Neuburg am Inn is a municipality in the district of Passau in Bavaria in Germany.

Geography

Geographical Location 
Neuburg am Inn is located in the Danube-region forest high above the river Inn, which forms the natural border with Upper Austria. In 2006, a bridge over the Inn was opened to pedestrians and cyclists, which now connects Neuburg to the opposite bank. By Neuburg is the major road B 12, which connects it to the city of Passau 10 km further north and a further 15-kilometer link to Pocking. Just 6 km from the community is the motorway junction ‘’Passau-south’’, a link to the Autobahn 3. Also nearby is the district of Neukirchen am Inn, a frequent stop for the train from Passau to Mühldorf.

Community Structure 
The municipality has 22 Neuburg am Inn officially named districts:

There are also the municipal areas Eglsee, Neuburg a.

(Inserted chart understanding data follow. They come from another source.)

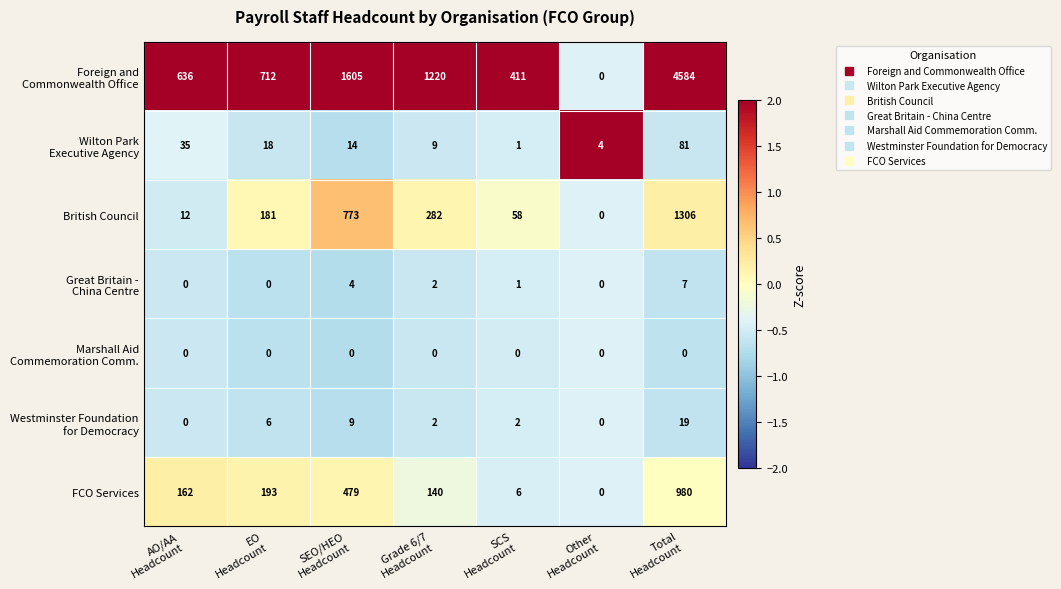

What is the maximum value shown in the chart?

4584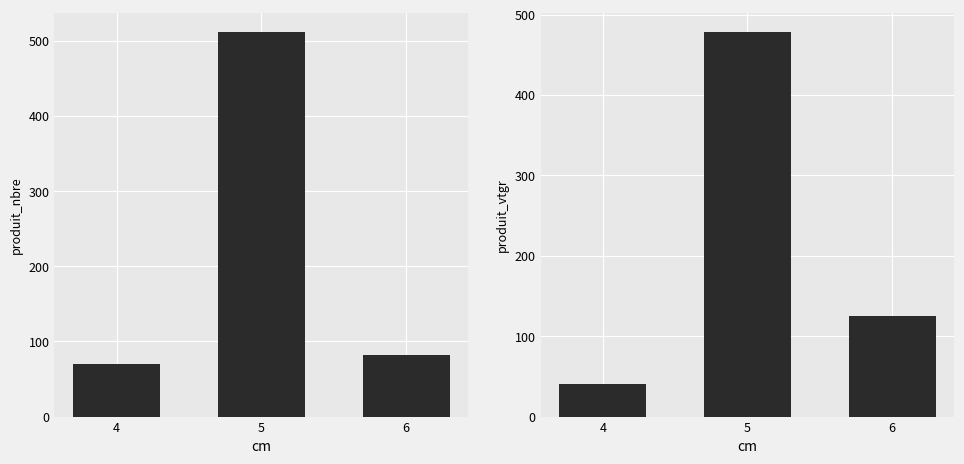

List the labels in order of produit_nbre value, smallest first.

4, 6, 5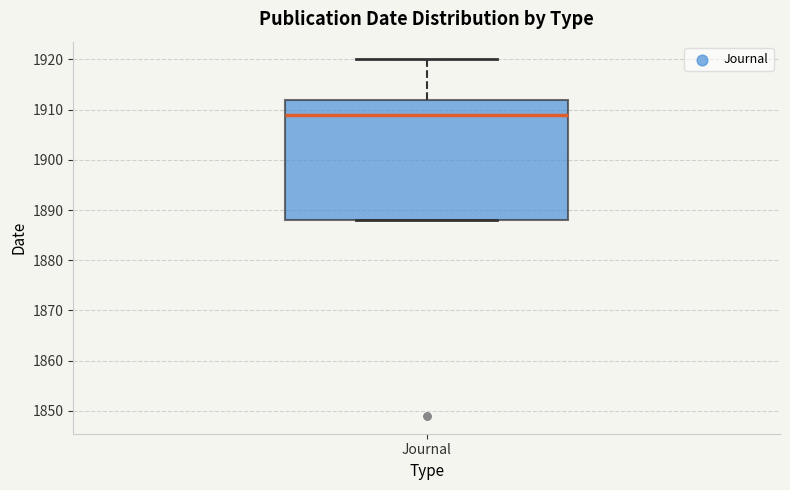

Transcribe this box plot: give where the median line is, the range the box spans, and where the two whiskers end, as read against the y-axis. The values are not printed on the chart, so give them approximately, as read against the axis.

median 1909, box 1888 to 1912, whiskers 1888 to 1920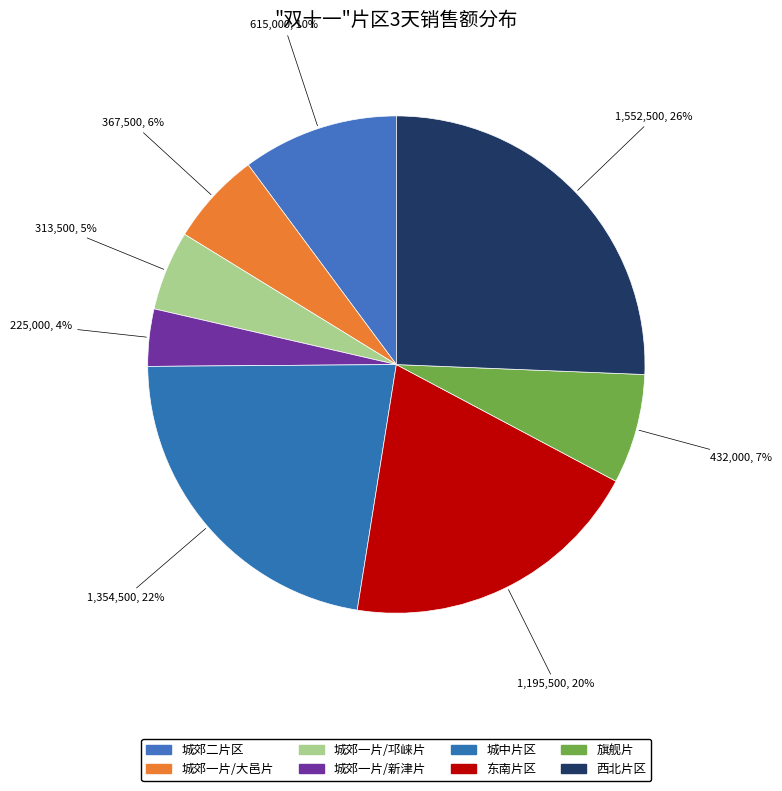

True or false: 城郊二片区 accounts for 17% of the total.

False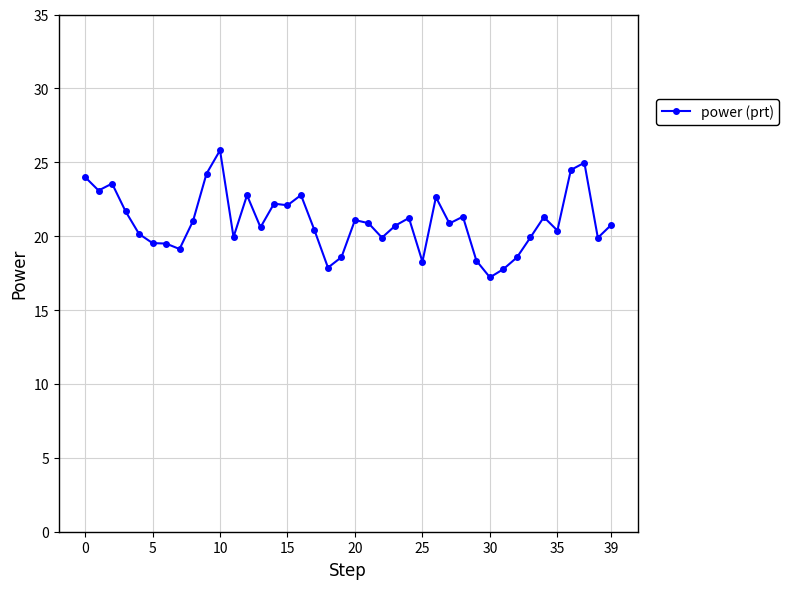

What is the difference between the maximum and minimum values?

8.6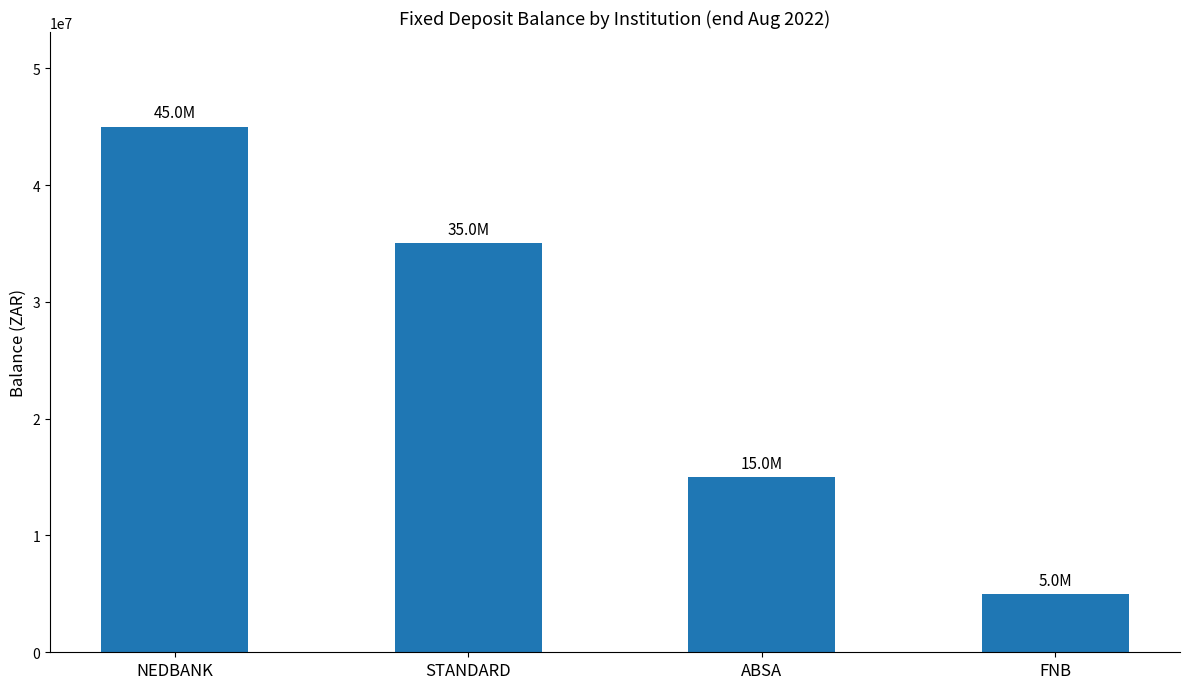

What is the value of the 2nd bar from the left?

35000000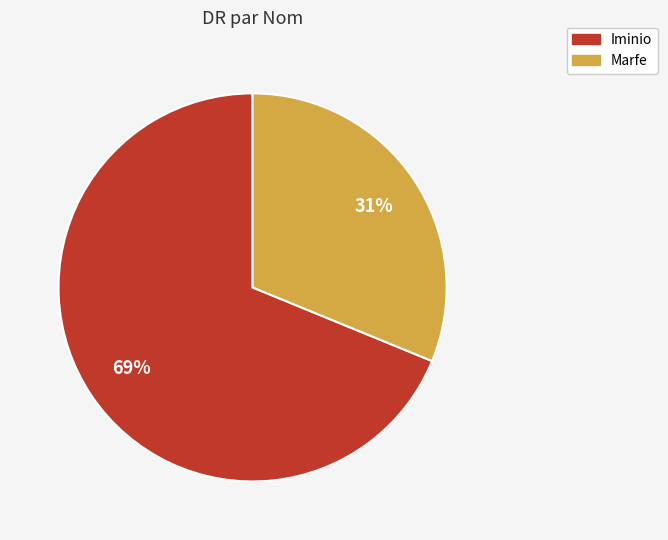

How many segments does this pie chart have?

2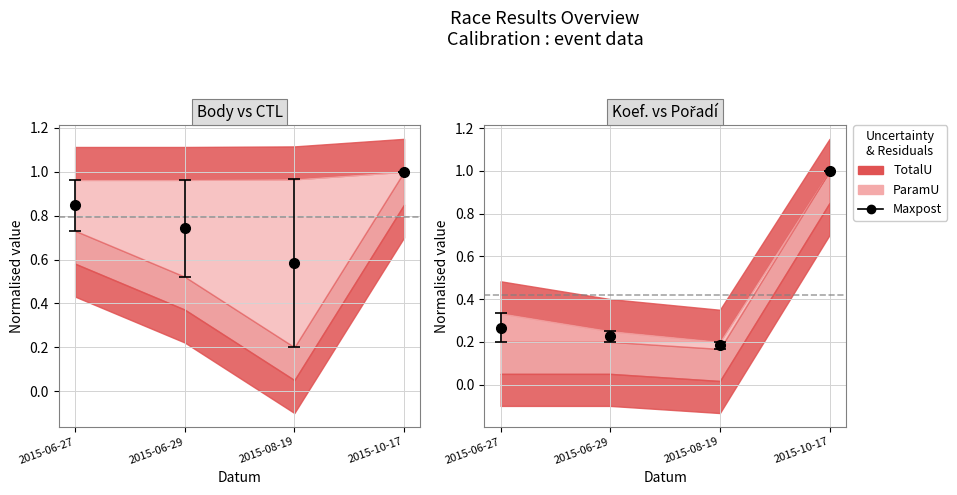

Is the value of CTL at 2015-06-27 greater than the value of Body at 2015-06-27?

Yes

Inn, Neukirchen am Inn and Engertsham.

Neighboring Communities 
 Fürstenzell
 Ruhstorf an der Rott
 Neuhaus am Inn

History 
It is assumed that the castle was built around the year 1050.
The  Neuburg am Inn formerly belonged to the Habsburg count of Neuburg. In the 13th century the Duke of Bavaria attempted to claim the fortress, but it was successfully defended in the name of the Count of Neuburg.  Austria later purchased the sovereignty here through the Bishopric of Passau, acquired it in 1730/39.
Since 1803 it has belonged to Bavaria.

People, politics and culture

Population development 
 1970: 3.008 inhabitants
 1987: 3.257 inhabitants
 2000: 3.846 inhabitants
 2010: 4,216 inhabitants

Council 

The council has been working the local elections on 2 March 2008 as follows:
 CSU: 10 seats (58,5% der Stimmen)
 Freie Wähler/Bürgerliste: 3 seats (17,5% der Stimmen)
 Green: 2 seats (12,7% der Stimmen)
 SPD: 1 seat (11,2% der Stimmen)

Mayor 
The most recent mayors were:
2002–2014: Joseph Stöcker (CSU)
since 2014: Wolfgang Lindmeier (CSU)

Community partnerships 
Neuburg am Inn has partnered with the Upper Austrian town Wernstein.

Arts and culture 
Neuburg Castle
Trinity Church in nearby Dommelstadl

Notable people 
Ignaz Auer (1846–1907), born in Dommelstadl, politician (SPD), member of the Reichstag
Erhard Auer (1874–1945), born in Dommelstadl, Bavarian politician (SPD), member of the Landtag of Bavaria, First Minister of the Free State of Bavaria, SPD party leader in Bavaria

Economy and Infrastructure

Economy, agriculture and forestry 
In 1998 there were 12,278 people working In the field of agriculture and forestry, and 153 people working in the production sector in trade and transport. In other sectors, 341 persons were employed on social security contributions. There were 5 companies in the construction industry. In addition, in 1999 there were 106 farms with an agricultural area of 1477 hectares, of which 1023 were acres of arable land and 442 hectares of permanent pasture area.

Education 
The following facilities exist as of 1999:
Kindergartens: 150 kindergartens with 140 children
Primary schools: 1 with 11 teachers and 210 students

Telecommunications 
90 meter high telecommunications tower of Deutsche Telekom AG of reinforced concrete at Dommelstadl (Geographical coordinates: 48 ° 32'3 "N 13 ° 24'9" W), broadcasting over 102.1Mhz.